To prepare the journal entries for the purchase of the stock and the sale, we need to follow these steps:

Step 1: Determine the accounts involved in the transaction.

For the purchase of the stock:
- Cash (or Bank), as BJK Company paid for the shares using cash.
- Treasury Stock, as BJK Company is purchasing its own outstanding stock.

For the sale of the stock:
- Cash (or Bank), as BJK Company received cash from selling the shares.
- Treasury Stock, as BJK Company is selling its own outstanding stock.
- Additional Paid-in Capital (APIC) - Treasury Stock, which represents the difference between the original cost and the selling price of the shares.

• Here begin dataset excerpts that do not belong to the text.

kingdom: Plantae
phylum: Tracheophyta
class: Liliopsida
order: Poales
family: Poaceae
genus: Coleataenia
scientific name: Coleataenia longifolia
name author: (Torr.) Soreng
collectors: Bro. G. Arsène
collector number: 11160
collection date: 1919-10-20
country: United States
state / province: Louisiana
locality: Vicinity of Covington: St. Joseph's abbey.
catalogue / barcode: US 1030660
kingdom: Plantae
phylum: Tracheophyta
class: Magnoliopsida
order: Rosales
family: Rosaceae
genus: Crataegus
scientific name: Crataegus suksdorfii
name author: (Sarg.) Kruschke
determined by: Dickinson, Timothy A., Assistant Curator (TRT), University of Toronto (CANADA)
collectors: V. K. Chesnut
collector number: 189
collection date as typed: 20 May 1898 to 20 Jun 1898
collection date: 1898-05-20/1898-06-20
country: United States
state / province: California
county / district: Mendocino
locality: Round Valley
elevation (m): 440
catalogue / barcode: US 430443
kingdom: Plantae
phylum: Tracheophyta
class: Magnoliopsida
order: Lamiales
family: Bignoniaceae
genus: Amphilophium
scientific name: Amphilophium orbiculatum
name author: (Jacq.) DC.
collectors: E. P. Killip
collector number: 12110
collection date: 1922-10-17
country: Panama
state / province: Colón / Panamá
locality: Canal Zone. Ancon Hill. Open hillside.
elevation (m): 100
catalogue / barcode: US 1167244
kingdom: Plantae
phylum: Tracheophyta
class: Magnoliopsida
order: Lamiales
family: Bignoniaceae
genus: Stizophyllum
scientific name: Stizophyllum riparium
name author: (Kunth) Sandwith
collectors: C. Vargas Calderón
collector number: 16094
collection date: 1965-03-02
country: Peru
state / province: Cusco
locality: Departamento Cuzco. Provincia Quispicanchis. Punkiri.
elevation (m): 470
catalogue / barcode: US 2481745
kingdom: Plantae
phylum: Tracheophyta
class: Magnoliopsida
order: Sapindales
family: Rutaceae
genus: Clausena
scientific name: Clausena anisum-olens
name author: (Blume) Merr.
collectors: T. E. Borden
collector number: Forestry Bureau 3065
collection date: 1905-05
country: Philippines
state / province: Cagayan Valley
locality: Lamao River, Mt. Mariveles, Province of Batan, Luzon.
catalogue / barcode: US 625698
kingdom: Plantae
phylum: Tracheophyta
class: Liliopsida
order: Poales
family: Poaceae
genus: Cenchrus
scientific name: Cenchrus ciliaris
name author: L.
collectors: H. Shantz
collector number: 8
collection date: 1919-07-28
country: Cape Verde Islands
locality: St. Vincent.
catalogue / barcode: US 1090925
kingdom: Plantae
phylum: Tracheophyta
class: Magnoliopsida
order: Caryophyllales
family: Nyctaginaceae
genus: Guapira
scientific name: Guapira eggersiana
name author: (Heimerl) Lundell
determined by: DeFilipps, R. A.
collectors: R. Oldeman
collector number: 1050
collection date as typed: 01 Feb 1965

Step 2: Determine the amounts for each account involved in the transaction.

For the purchase:
- Cash: 1000 shares * $14 per share = $14,000
- Treasury Stock: $10 par value * 1000 shares = $10,000 (par value is usually not recorded on Treasury Stock)

For the sale:
- Cash: 400 shares * $17 per share = $6,800
- Treasury Stock: $10 par value * 400 shares = $4,000 (par value is usually not recorded on Treasury Stock)
- APIC - Treasury Stock: Difference between the purchase cost and selling price of the shares, which in this case is: ($17 - $14) * 400 = $1,200.

Step 3: Prepare the journal entries.

For the purchase:
Dr. Treasury Stock $10,000
Cr. Cash $14,000

For the sale:
Dr. Cash $6,800
Dr. APIC - Treasury Stock $1,200
Cr. Treasury Stock $4,000

That's it! The journal entries for the purchase and sale of the stock have been prepared.